Olehh sebeb itu, Yang Kuasa mengutus para Rosul dan Nabi, menurunkan ajaran sesuai agama dari waktu kewaktu. Agar manusia bisa mengenal dirinya dan memahami alam semesta, untuk mencapai keselarasan. Kebenaran justru muncul karena bersifat kritis atas situasi dan kondisi dalam masyarakat dengan melawan pendapat umum. Jika kita menilik sejarah masa lalu para nabi, awalnya justru selalu melawan pendapat umum saat itu.

Baca juga: Restorasi Meiji, Pembelajaran Sejarah Bagi Bangsa Untuk  Indonesia Emas

Ajaran para nabi yang dibawa ke masyarakat tidak diterima begitu saja malah kadang bertabrakan dengan Vox Populi. Akan tetapi sesuai perkembangan waktu, agama bisa diterima menjadi kebenaran umum. Justru saat ini fenomenanya cenderung anti kritik dan menghukum orang – orang yang berseberangan dengan tuduhan penodaan dan penistaan atas nama agama. Bagi orang beriman tanpa pembuktian lebih lanjut, harus percaya bahwa setelah kehidupan ini ada kehidupan lain di alam astral.

Lahirnya Teori hukum alam dalam ilmu filsafat yang menyatakan bahwa manusia memiliki nilai – nilai moral, tanggung jawab dan hak – hak tertentu yang telah melekat sejak lahir pada sifat manusia. Maka pencarian akan kebenaran yang hakiki dan pengenalan atas diri, selalu berlangsung sejak ribuan tahun sebelum masehi hingga saat sekarang.

Ini dikarenakan sifat manusia, disamping sebagai mahluk bermoral juga berbudi pikir yang dikaruniai pikiran dan kecerdasan. Pencarian kebenaran atas sesuatu tetap akan berlangsung sesuai hukum alam . Sesungguhnya didunia ini terjadi penyatuan antara dua dimensi alam dalam Sunatullah, yakni alam langit yang merupakan perwakilan dari Ruh kita sebagai mahluk dan hamba Allah.

Bahwa sesungguhnya kita bukan berasal dari bumi tapi berasal dari dimensi lain diluar angkasa, yang diciptakan jutaan tahun sebelum bumi tercipta sesuai hukum alam. Kedua dimensi alam dari bumi sendiri yang diwakili oleh tubuh kita yang hidupnya harus diberikan energi dari hasil bumi sebagai bahan makanannya untuk membuat tubuh sehat.

Baca juga: Menguji Jiwa Kenegarawan Hakim MK dalam Menangani Sengketa Pemilukada Serentak Tahun 2024

Kedua dimensi ini yakni, dimensi langit dan dimensi bumi harus ada keseimbangan, harus tercipta dimensi positif untuk menghasilkan kestabilan di alam semesta itu sendiri. Apabila dihubungkan dengan  seseorang yang tidak pernah dituntun melalui ajaran agama agar beriman, mempunyai rasa dan jiwa kemanusiaan yang bersifat welas asih?
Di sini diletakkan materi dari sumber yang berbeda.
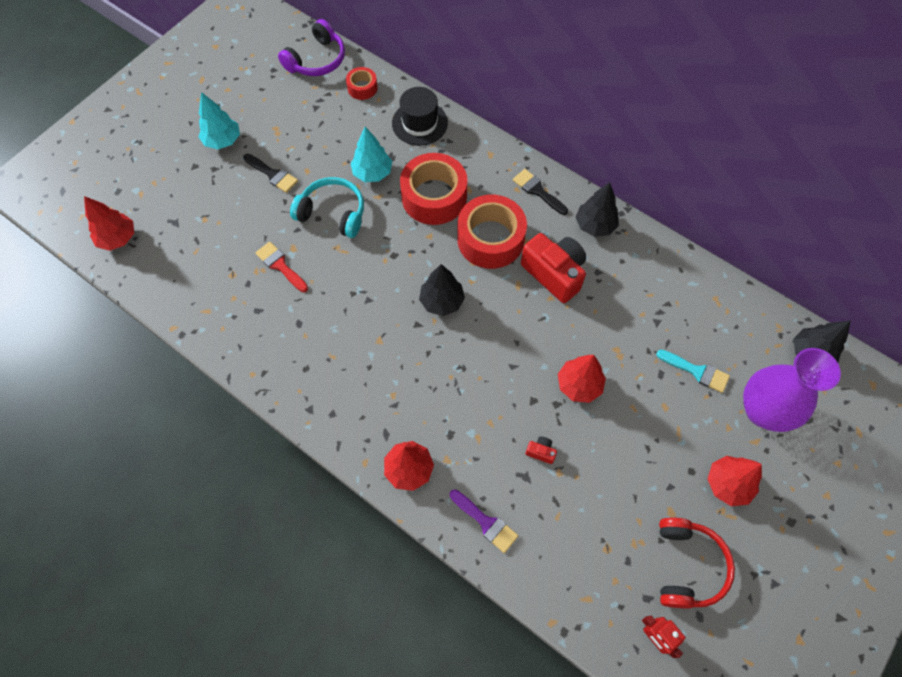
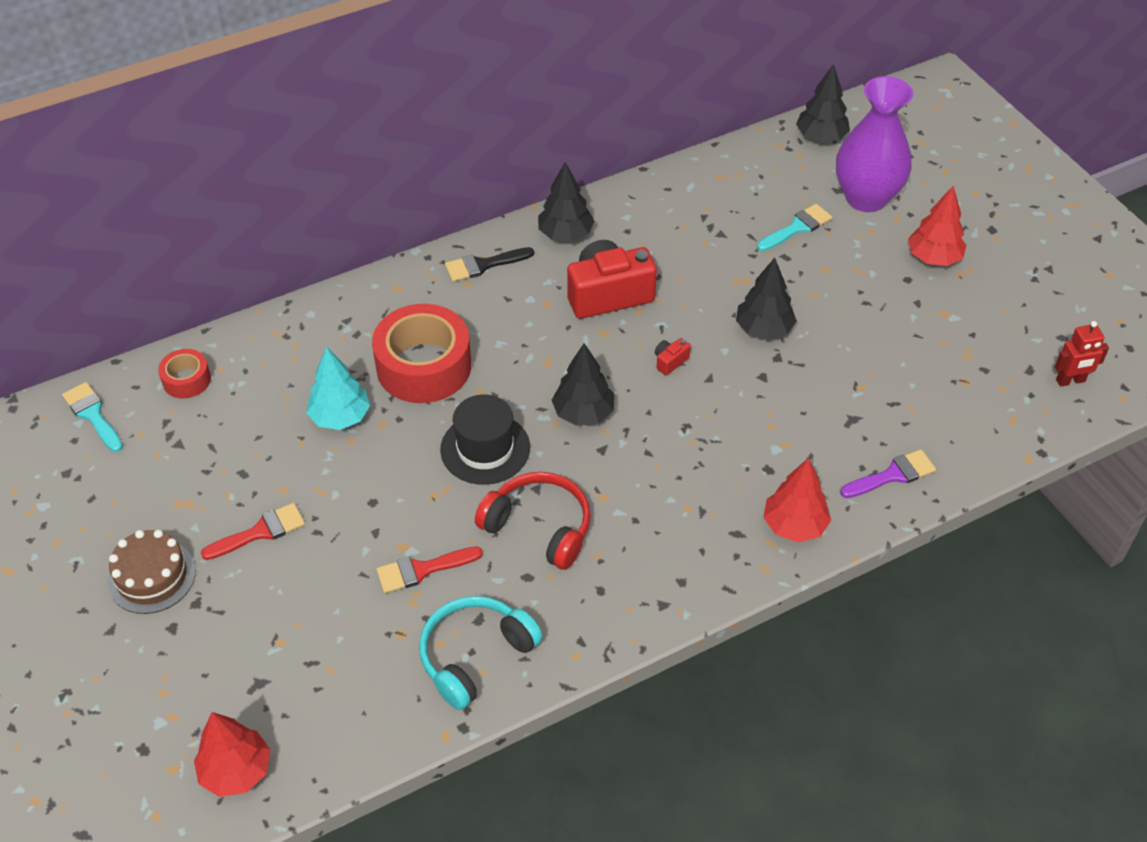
camera: 65 degrees left, 15 degrees down
turquoise tree [199,92,240,149] -> brown cake [108,530,196,614]
black brush [243,154,298,193] -> red brush [201,503,305,560]
purple headphones [278,19,345,76] -> turquoise brush [62,382,123,452]
turquoise headphones [290,177,364,238] -> turquoise headphones moved to [419,596,543,710]
black hat [392,87,448,146] -> black hat moved to [440,395,530,485]
red tape [457,195,527,269] -> none
red camera [526,436,557,464] -> red camera moved to [655,338,690,375]
red tree [558,355,606,403] -> black tree [736,258,797,340]
red headphones [659,517,735,609] -> red headphones moved to [475,472,591,570]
Karena kodrati dari alam langit yang berupa Ruh yang diciptakan dari cahaya, maka rasa dan sifat welas asih tersebut sudah terbawa sejak dari alam kelangitan/dimensi lain sebelum diurunkan ke bumi.
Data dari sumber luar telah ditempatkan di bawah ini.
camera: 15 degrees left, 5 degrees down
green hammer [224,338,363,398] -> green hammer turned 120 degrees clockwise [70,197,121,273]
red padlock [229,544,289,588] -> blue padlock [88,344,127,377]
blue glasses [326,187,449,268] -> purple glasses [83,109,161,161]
Hanya saja dengan aturan dan dogma ajaran agama, manusia lebih memahami keteraturan dari hubungan antara dirinya dengan Sang Pencipta atau Sunatullah dan hubungan antara dirinya dengan sesama manusia dan hubungan antara dirinya dengan alam sekitarnya.

Maka sesungguhnya segala sesuatu di dunia ini beserta galaksi Bima Sakti dan dengan galaksi diluarnya, nan jauh disana dengan jarak ribuan tahun cahaya, saling terikat, saling terkait dan saling terhubung. Memancarkan energi dengan perputaran yang konstan  sebagai sesuatu yang bersifat alamiah secara  hukum Alam (Sunatullah).